§ **Assignment**:
In the Ebola commentary, what headline does the writer say came after "Ebola is here"?

§ **Source text**:

Even if you clarify "this X epidemic is like that Y epidemic," you're still only saying "a poppy seed bagel and an everything bagel are both bagels."
I would like to place enough faith in the education system in North America that there isn't anybody with a high school diploma in 2014 who should feel they can say this without addendum or further clarification, least of all the director of the CDC. And I'm sure he does, at length, as we would hope he wouldn't casually make such a blanket statement without considering the social media ramifications.
In the here and now, however, most people don't have to look past the headline, before it is reblogged, retweeted, and goes viral and reaches every screen. So you'd think he, as an educated individual living in the present day, he would be aware that if he says anything remotely sounding "A is like B" in a sound byte that there is the real possibility that it could be repeated as "A is B", even when that is not the truth.
Kind of like the regal pairing of "Kimye" - are they splitting, are they divorced, is she pregnant again, who knows, who cares, but everyone will hear about it anyway.
And everyone may not have the motivation, and in some cases - education, to discern the subtleties between A, B, fact, or conjecture.
Now, I get it. He's saying the fear is the same, the rising concern in health services and security communities is the same as it was. I'm hoping he's indicating that because there is, at some level, a epidemic precedent, that the right people are in the right place, or getting there faster. But I get it.
Bearing in mind, I was born in the early 80s, have two degrees, with a concentration in social sciences, and lead the (now less than average) middle class lifestyle, so saying "I get it" because it's widely "gettable."
In container-speak: I am the mug that can carry hot coffee from the counter to the table, but I am not the ziploc bag that can get your hand sanitizer through airport security to carry to your next destination.
Similarly, my neighbor could be a mug, or a ziploc. Or a stainless steel water bottle. Or a microwaveable tupperware. Or an exceptionally ambitious baby bottle.
Whatever his/her name/face is, he/she may not "get it". But they have it -- on their phones, and computer screens -- they can read the headlines that quickly switched from "Ebola is an epidemic spread from Africa", "Ebola is here", to "Ebola is the new AIDS". While there are a lot of dots between those two statements, not everyone is going to care enough to look for them.
This wouldn't make you a bad person, at least, so far as I'm concerned. It just means you have other things that you care about more, and it's one of the differences between people that's worthy of recognition.

Collection entries

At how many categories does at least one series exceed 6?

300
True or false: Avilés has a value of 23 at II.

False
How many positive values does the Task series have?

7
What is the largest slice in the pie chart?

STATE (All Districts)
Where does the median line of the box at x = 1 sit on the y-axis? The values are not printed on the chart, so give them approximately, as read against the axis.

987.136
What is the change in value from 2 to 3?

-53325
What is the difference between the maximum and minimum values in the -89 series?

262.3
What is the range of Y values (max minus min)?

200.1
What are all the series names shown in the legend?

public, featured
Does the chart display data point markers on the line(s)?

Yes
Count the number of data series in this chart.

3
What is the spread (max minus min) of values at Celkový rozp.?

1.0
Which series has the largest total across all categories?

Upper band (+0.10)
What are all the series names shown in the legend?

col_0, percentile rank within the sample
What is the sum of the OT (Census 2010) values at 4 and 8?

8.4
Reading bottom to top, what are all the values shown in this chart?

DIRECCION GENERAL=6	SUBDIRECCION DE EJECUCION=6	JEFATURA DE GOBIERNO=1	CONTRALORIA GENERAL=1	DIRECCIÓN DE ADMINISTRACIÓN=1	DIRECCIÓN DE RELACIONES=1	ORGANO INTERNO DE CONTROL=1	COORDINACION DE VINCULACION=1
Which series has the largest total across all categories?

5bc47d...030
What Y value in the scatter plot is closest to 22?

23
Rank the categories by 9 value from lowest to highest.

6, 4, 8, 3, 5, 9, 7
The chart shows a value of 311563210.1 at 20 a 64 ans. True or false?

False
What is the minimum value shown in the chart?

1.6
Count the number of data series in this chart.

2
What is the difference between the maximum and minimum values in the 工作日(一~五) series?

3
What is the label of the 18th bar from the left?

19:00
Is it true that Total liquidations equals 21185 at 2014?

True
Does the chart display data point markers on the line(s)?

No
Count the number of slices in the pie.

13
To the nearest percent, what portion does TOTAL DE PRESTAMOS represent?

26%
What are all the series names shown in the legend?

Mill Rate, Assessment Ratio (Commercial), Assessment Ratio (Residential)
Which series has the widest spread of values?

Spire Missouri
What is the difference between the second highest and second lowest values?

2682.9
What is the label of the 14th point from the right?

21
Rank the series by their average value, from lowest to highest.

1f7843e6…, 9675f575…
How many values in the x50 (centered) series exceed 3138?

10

§ **Worked solution**:
"Ebola is the new AIDS"